Retrouver le chemin des savoirs
Résister, faire de la contrebande ou jouer le jeu, voilà la question. Pour Thierry Drumm, résister semble être la seule issue, c’est même une source de joie. La triche procure un grand plaisir. « Le problème », ajoute Jérôme Colin, « c’est qu’il y a un totalitarisme de l’école dans nos sociétés, on doit immanquablement passer par là, et pour ceux qui ne voient pas ce passage par l’école comme un passage obligé de nos vies, il n’existe aucune alternative. Même si l’école ne convient pas à tout le monde. Notre société n’a rien imaginé, rien prévu d’autre pour éduquer ou préparer nos enfants au monde. C’est un triste constat. »
Mieux, précise Thierry Drumm, l’école fait de nous des endettés, on « doit » quelque chose au dépositaire du savoir puisque l’école est une chance que bien d’autres contrées nous envient. « Et pourtant, le terme “apprendre” peut se comprendre dans les deux sens, on peut apprendre de quelqu’un et apprendre à quelqu’un », constate-t-il, « mais cela est brisé par l’école instituée puisque l’apprentissage ne se fait que dans un sens. C’est un système abêtissant pour tout le monde. »
Jerôme Colin renchérit et conclut : « L’enfant à qui l’on conseille de résister, de s’opposer à l’école va se cogner sur une institution qui n’est pas prête à être bousculée.

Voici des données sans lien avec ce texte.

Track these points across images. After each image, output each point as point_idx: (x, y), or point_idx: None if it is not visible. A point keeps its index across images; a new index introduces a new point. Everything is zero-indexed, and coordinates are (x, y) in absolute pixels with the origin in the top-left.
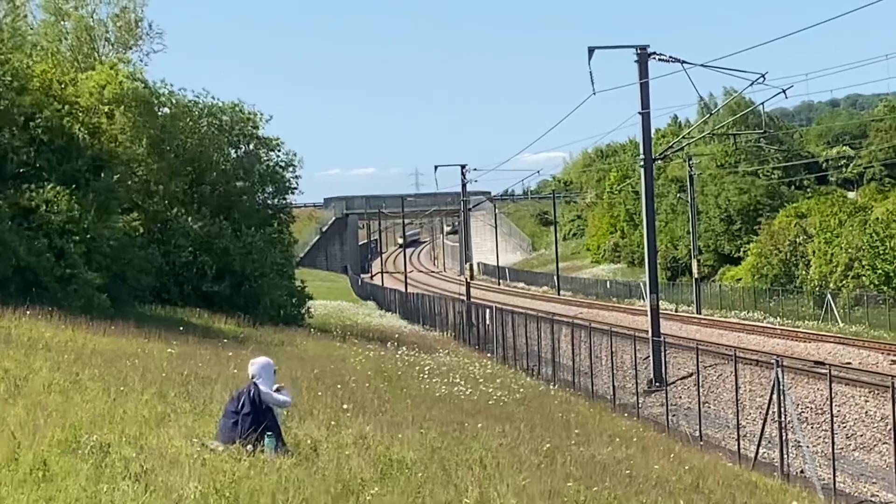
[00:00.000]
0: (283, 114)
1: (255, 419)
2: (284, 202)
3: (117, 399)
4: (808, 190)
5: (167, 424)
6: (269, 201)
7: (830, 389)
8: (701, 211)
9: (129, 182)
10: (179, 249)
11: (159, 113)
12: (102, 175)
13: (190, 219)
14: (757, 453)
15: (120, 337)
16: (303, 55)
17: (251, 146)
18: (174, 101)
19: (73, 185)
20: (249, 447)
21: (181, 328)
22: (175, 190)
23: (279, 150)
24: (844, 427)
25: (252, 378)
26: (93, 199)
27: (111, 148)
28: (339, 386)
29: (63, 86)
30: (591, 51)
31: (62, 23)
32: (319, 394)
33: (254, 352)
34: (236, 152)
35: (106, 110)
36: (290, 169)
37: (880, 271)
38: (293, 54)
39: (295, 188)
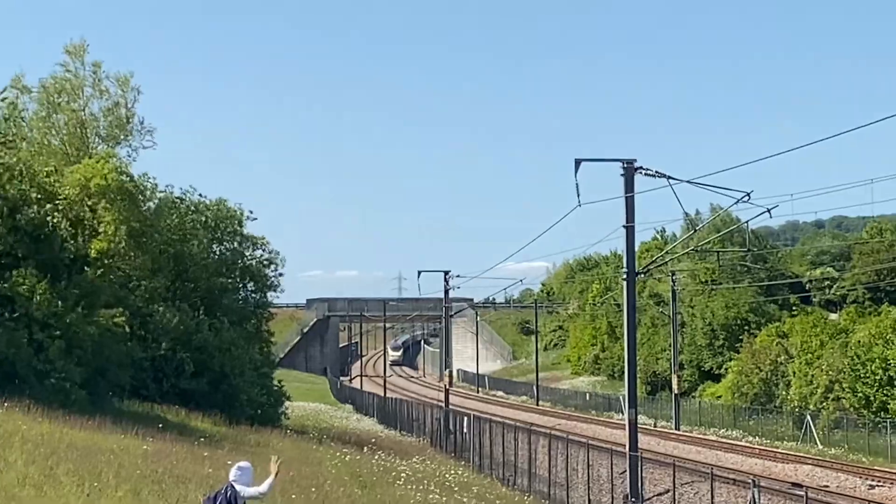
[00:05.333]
0: (267, 214)
1: None
2: (265, 299)
3: (91, 495)
4: (794, 308)
5: None
6: (250, 297)
7: None
8: (685, 324)
9: (111, 276)
10: (158, 345)
11: (144, 207)
12: (86, 269)
13: (169, 314)
14: None
15: (96, 432)
16: (289, 157)
17: (235, 243)
18: (159, 197)
19: (54, 278)
20: None
21: (158, 425)
22: (157, 285)
23: (263, 248)
24: None
25: (231, 480)
26: (76, 293)
27: (93, 242)
28: (313, 489)
29: (49, 177)
30: (577, 163)
31: (54, 116)
32: (293, 497)
33: (230, 452)
34: (219, 249)
35: (90, 203)
36: (273, 266)
37: (860, 394)
38: (280, 156)
39: (276, 286)
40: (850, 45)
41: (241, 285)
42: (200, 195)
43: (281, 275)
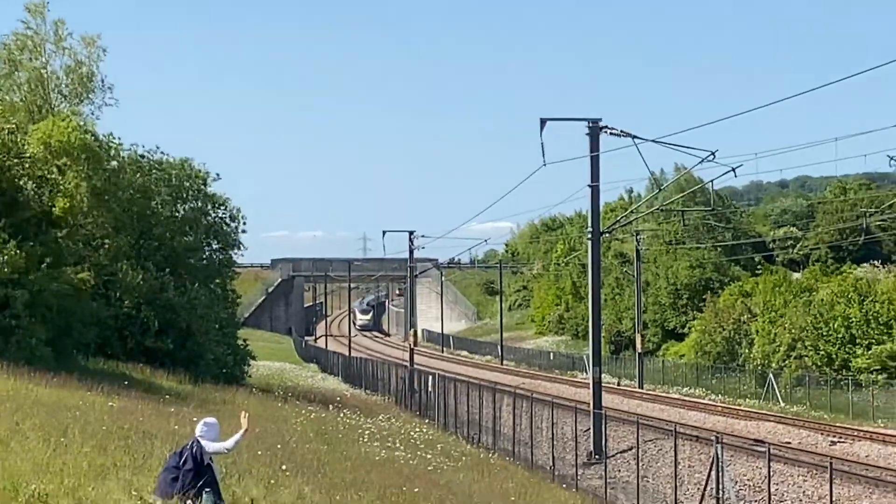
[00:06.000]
0: (232, 175)
1: (196, 475)
2: (229, 258)
3: (57, 450)
4: (757, 268)
5: (106, 477)
6: (214, 256)
7: (769, 468)
8: (649, 284)
9: (76, 235)
10: (123, 303)
11: (107, 166)
12: (51, 228)
13: (133, 272)
14: None
15: (62, 389)
16: (253, 119)
17: (199, 203)
18: (123, 155)
19: (20, 237)
20: (188, 503)
21: (124, 382)
22: (121, 244)
23: (226, 207)
24: None
25: (197, 435)
26: (41, 251)
27: (58, 200)
28: (279, 446)
29: (12, 135)
30: (542, 122)
31: (16, 73)
32: (259, 453)
33: (195, 409)
34: (184, 208)
35: (56, 163)
36: (235, 224)
37: (823, 353)
38: (244, 118)
39: (239, 244)
40: (814, 4)
41: (205, 244)
42: (163, 153)
43: (244, 231)
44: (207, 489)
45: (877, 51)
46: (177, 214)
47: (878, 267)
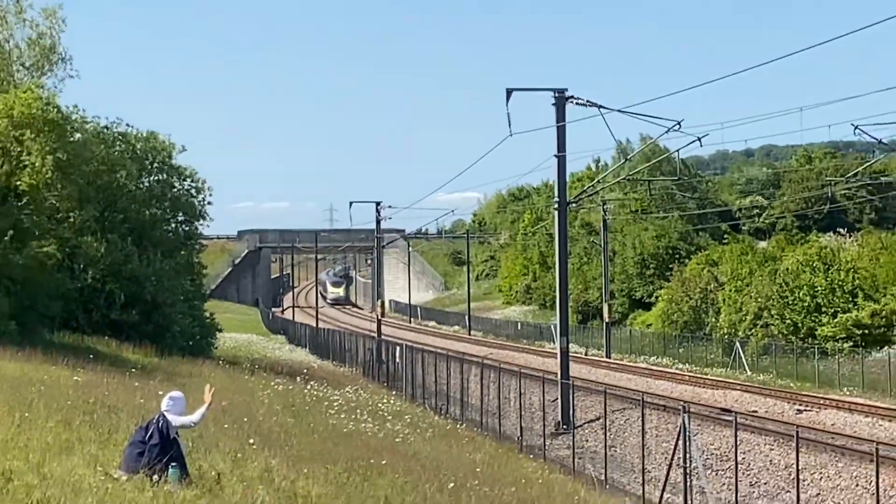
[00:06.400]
0: (196, 145)
1: (162, 450)
2: (195, 230)
3: (21, 425)
4: (724, 237)
5: (71, 452)
6: (180, 228)
7: (736, 437)
8: (616, 254)
9: (41, 208)
10: (87, 275)
11: (71, 138)
12: (15, 201)
13: (97, 244)
14: (661, 498)
15: (26, 363)
16: (217, 88)
17: (164, 175)
18: (86, 127)
19: None
20: (154, 477)
21: (89, 356)
22: (85, 217)
23: (192, 179)
24: (749, 474)
25: (163, 410)
26: (4, 225)
27: (22, 173)
28: (245, 419)
29: None
30: (508, 92)
31: None
32: (226, 426)
33: (161, 382)
34: (149, 180)
35: (16, 135)
36: (201, 196)
37: (789, 321)
38: (208, 87)
39: (205, 215)
40: None
41: (170, 216)
42: (128, 125)
43: (209, 203)
44: (174, 463)
45: (840, 21)
46: (142, 187)
47: (843, 235)
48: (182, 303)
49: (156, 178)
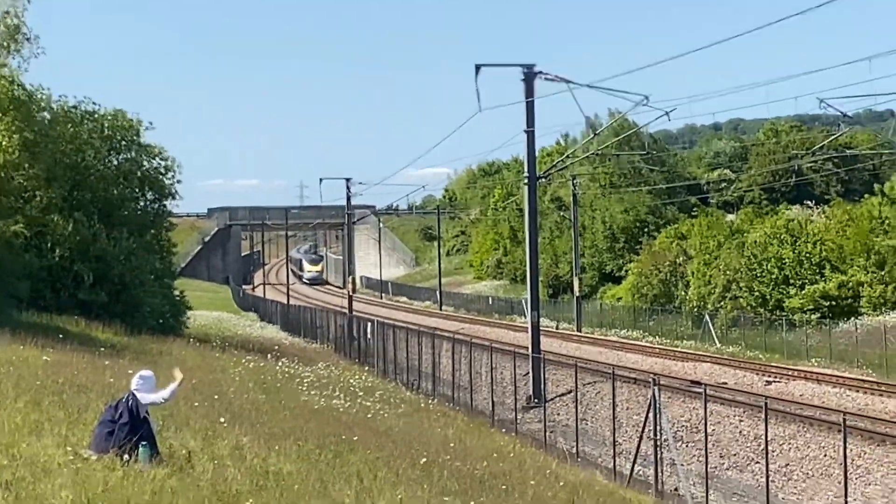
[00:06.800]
0: (165, 123)
1: (132, 429)
2: (164, 208)
3: None
4: (693, 211)
5: (41, 433)
6: (149, 207)
7: (706, 409)
8: (585, 228)
9: (8, 188)
10: (54, 255)
11: (38, 117)
12: None
13: (64, 223)
14: (632, 471)
15: None
16: (185, 65)
17: (132, 153)
18: (53, 106)
19: None
20: (124, 457)
21: (58, 336)
22: (53, 196)
23: (161, 157)
24: (719, 446)
25: (133, 388)
26: None
27: None
28: (216, 396)
29: None
30: (477, 68)
31: None
32: (196, 404)
33: (131, 361)
34: (117, 159)
35: None
36: (170, 174)
37: (757, 293)
38: (177, 65)
39: (175, 193)
40: None
41: (139, 195)
42: (95, 103)
43: (179, 182)
44: (144, 442)
45: None
46: (110, 165)
47: (810, 208)
48: (152, 281)
49: (124, 156)
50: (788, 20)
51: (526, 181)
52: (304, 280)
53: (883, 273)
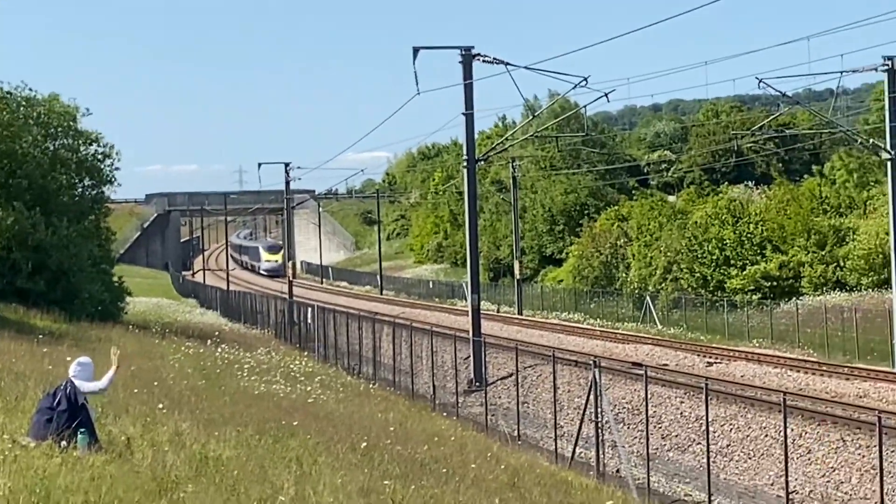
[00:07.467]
0: (102, 108)
1: (71, 416)
2: (102, 195)
3: None
4: (633, 192)
5: None
6: (86, 194)
7: (646, 390)
8: (526, 210)
9: None
10: None
11: None
12: None
13: (2, 213)
14: (574, 453)
15: None
16: (124, 51)
17: (69, 140)
18: None
19: None
20: (63, 444)
21: None
22: None
23: (99, 143)
24: (660, 427)
25: (71, 376)
26: None
27: None
28: (156, 383)
29: None
30: (415, 51)
31: None
32: (135, 391)
33: (70, 348)
34: (53, 145)
35: None
36: (108, 161)
37: (698, 274)
38: (112, 50)
39: (113, 180)
40: None
41: (77, 181)
42: (31, 90)
43: (117, 168)
44: (82, 429)
45: None
46: (47, 152)
47: (751, 188)
48: (90, 268)
49: (61, 142)
50: (725, 0)
51: (465, 164)
52: (262, 271)
53: (823, 253)
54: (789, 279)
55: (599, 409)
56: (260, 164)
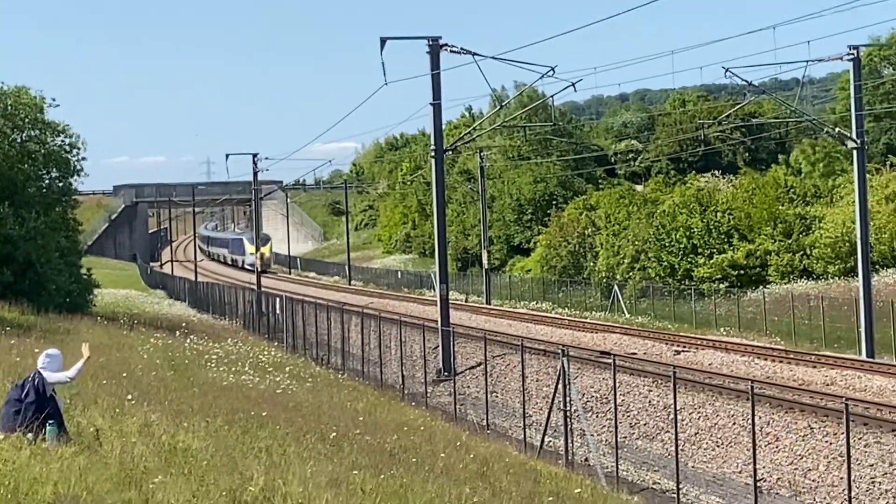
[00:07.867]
0: (69, 100)
1: (39, 407)
2: (69, 186)
3: None
4: (600, 182)
5: None
6: (53, 185)
7: (615, 379)
8: (494, 201)
9: None
10: None
11: None
12: None
13: None
14: (542, 442)
15: None
16: (89, 41)
17: (36, 131)
18: None
19: None
20: (31, 435)
21: None
22: None
23: (65, 135)
24: (628, 416)
25: (39, 367)
26: None
27: None
28: (124, 374)
29: None
30: (383, 41)
31: None
32: (104, 382)
33: (38, 340)
34: (20, 137)
35: None
36: (75, 151)
37: (665, 263)
38: (78, 41)
39: (80, 171)
40: None
41: (44, 173)
42: None
43: (84, 159)
44: (51, 421)
45: None
46: (14, 144)
47: (718, 177)
48: (58, 260)
49: (27, 134)
50: None
51: (433, 154)
52: (245, 265)
53: (790, 241)
54: (756, 268)
55: (568, 398)
56: (227, 155)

Elle va le déclasser, le qualifier d’inadéquat. C’est vraiment dangereux de s’y opposer. Il va falloir pervertir l’école pour qu’elle cesse de contrer tous les mouvements anticapitalistes ! »
Si l’école œuvre encore à la préparation d’individus solitaires et individualistes, Thierry Drumm et Jérôme Colin l’affirment d’une seule voix : ce n’est pas comme cela que nous y arriverons. La réflexion sur l’école devra accompagner d’autres changements, nous devrons cesser de produire et de consommer à outrance. Ce faisant, nous devrons davantage collaborer et agir ensemble. L’école doit former ces nouveaux humains.